HOW TO COMPLETE THIS TASK.
Would you please set down, word for word, the lines from the one with "index pip: (79, 76)" through the final line of the data below, omitting any pictures?

DATA PROVIDED.
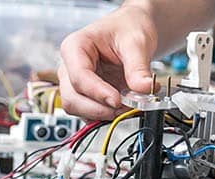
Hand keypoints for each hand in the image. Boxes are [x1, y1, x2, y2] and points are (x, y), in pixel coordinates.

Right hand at [59, 5, 159, 119]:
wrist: (133, 29)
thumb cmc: (128, 27)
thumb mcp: (137, 42)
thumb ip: (138, 67)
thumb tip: (144, 89)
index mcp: (75, 46)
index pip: (79, 76)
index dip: (98, 93)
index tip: (118, 101)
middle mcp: (70, 66)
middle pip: (72, 98)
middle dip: (98, 108)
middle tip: (125, 108)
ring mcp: (76, 82)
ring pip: (78, 108)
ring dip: (102, 113)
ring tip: (128, 107)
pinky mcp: (87, 94)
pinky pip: (89, 112)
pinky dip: (106, 115)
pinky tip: (123, 109)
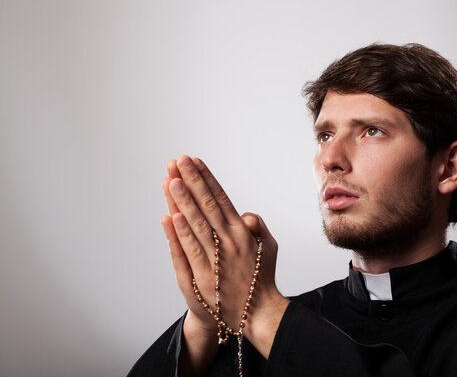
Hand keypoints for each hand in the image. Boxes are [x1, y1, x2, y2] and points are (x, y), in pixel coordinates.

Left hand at [161, 156, 288, 362]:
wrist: (257, 313)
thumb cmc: (261, 277)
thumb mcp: (269, 247)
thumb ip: (258, 225)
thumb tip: (245, 212)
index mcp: (243, 233)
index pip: (220, 198)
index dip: (206, 179)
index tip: (194, 162)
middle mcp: (228, 243)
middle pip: (205, 206)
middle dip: (191, 181)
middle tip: (177, 161)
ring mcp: (213, 260)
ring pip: (194, 225)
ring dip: (181, 201)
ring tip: (171, 180)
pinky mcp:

SOLUTION TO THIS TASK.
index pip: (79, 76)
index dip: (98, 93)
index tip: (118, 101)
middle mcp: (70, 66)
middle pip: (72, 98)
middle dip: (98, 108)
middle tip: (125, 108)
ring mcp: (76, 82)
ring pip: (78, 108)
ring dip: (102, 113)
ring tip: (128, 107)
pinky mcp: (87, 94)
pinky pip: (89, 112)
pinky dip: (106, 115)
pinky tip: (123, 109)
Hand keypoints for each hand in the image. Boxes are [x1, y1, x2, y2] and points are (x, y), in pixel coordinates.

Left hand at [161, 156, 288, 362]:
wrist: (257, 313)
thumb cmc: (261, 277)
thumb mcp: (269, 247)
thumb ip: (258, 225)
thumb tip: (245, 212)
index mcp: (243, 233)
index pip: (220, 198)
index dip: (206, 179)
index tip: (194, 162)
middle mcp: (228, 243)
middle pip: (205, 206)
middle dip: (191, 181)
middle tip: (177, 161)
ring mcp: (213, 260)
ring pip: (194, 225)
ring dip: (181, 201)
ring tip: (171, 180)
pinky mcp:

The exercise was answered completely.